2019-06-19 Thread Lennart Poettering
On Mi, 19.06.19 09:25, John Lane (j...@lane.uk.net) wrote:

> Well I got to the bottom of it and wanted to close this out. I was
> prototyping on a laptop and the cpu (i7-7820HQ) did funky things to save
> power. I tried setting the performance governor but it didn't help.
>
> I ran the exact same tests on some servers and got the expected
> behaviour on all of them.
>
> Regarding isolcpus, I did try that, although I noted from the kernel
> docs that it is a deprecated option and it suggests that cpuset should
> be used instead. But I don't believe systemd (yet) supports cpuset?

cpuset became a cgroups feature a long time ago, but it's really really awful
semanticswise in cgroupsv1. In cgroupsv2 this is being worked on and
should be fixed. As soon as that's done we'll support it.

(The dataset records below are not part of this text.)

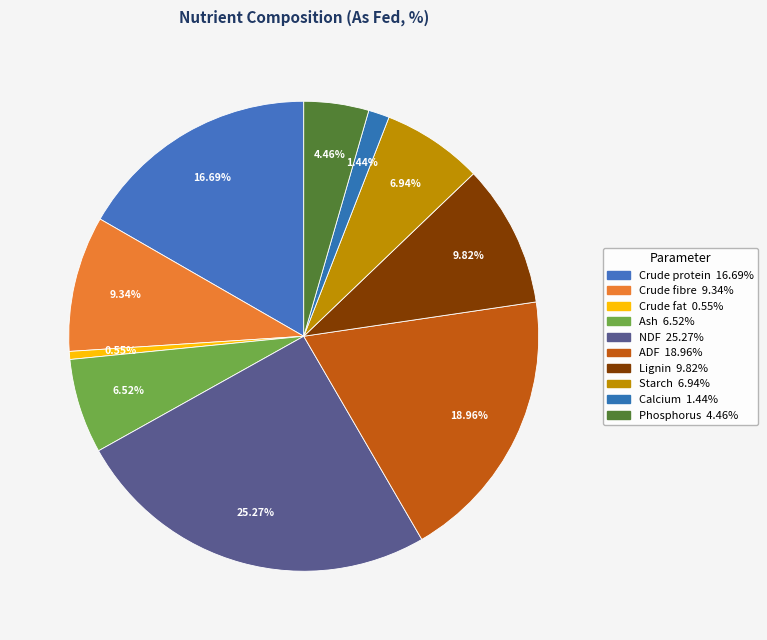

Does Ash represent more than half of the total?

No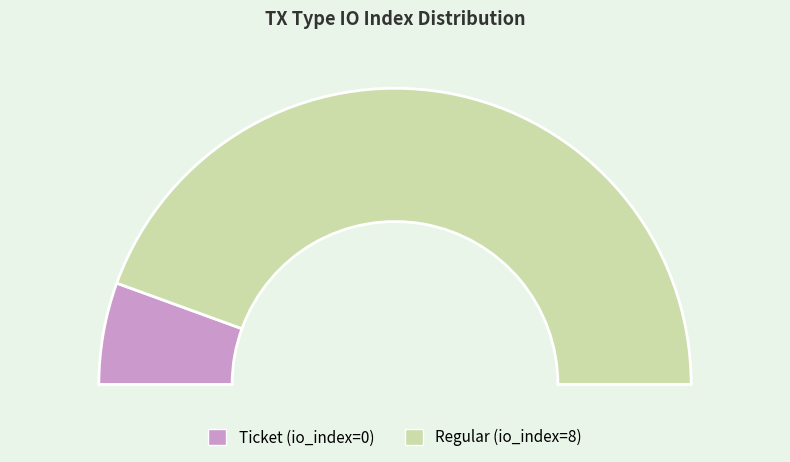

How many slices are in this pie chart?

2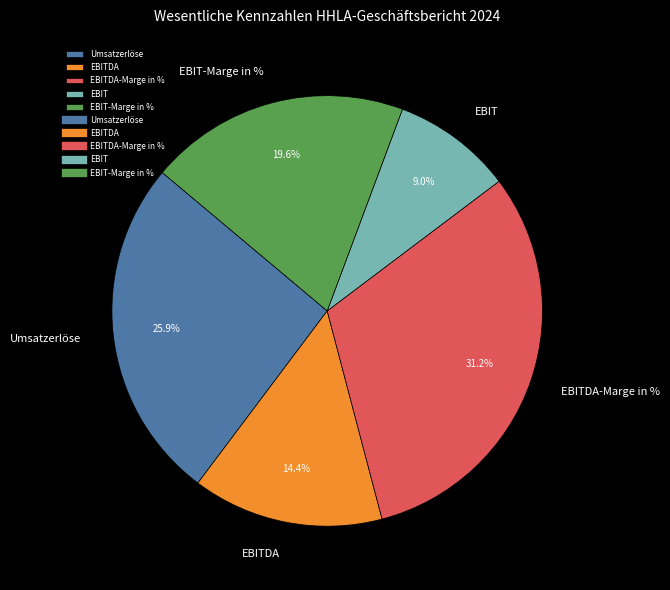

To the nearest percent, what portion does EBITDA-Marge in % represent?

31%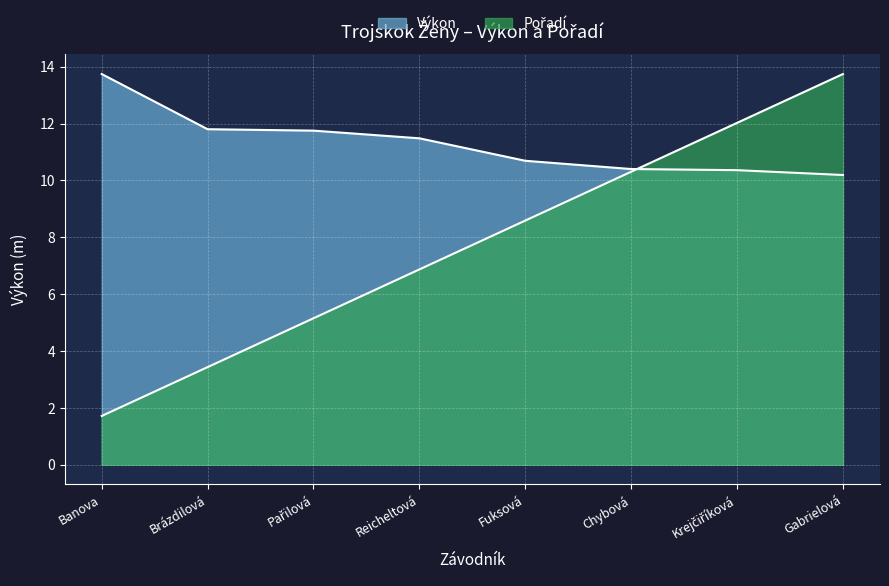

At which category is the sum across all series the highest?

Gabrielová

That said, I don't really see how cpuset could ever provide what
isolcpus does, i.e. control what cpus the kernel's own threads are
scheduled on. I mean, cpuset is inherentlich an "a-posteriori" thing:
to schedule something on a cpu you need its pid, but kernel threads
come and go, and for those you really want to configure the cpuset
mask "a-priori"... So I must say I don't understand the comment in the
docs really, I don't see how cpuset and isolcpus could be equivalent.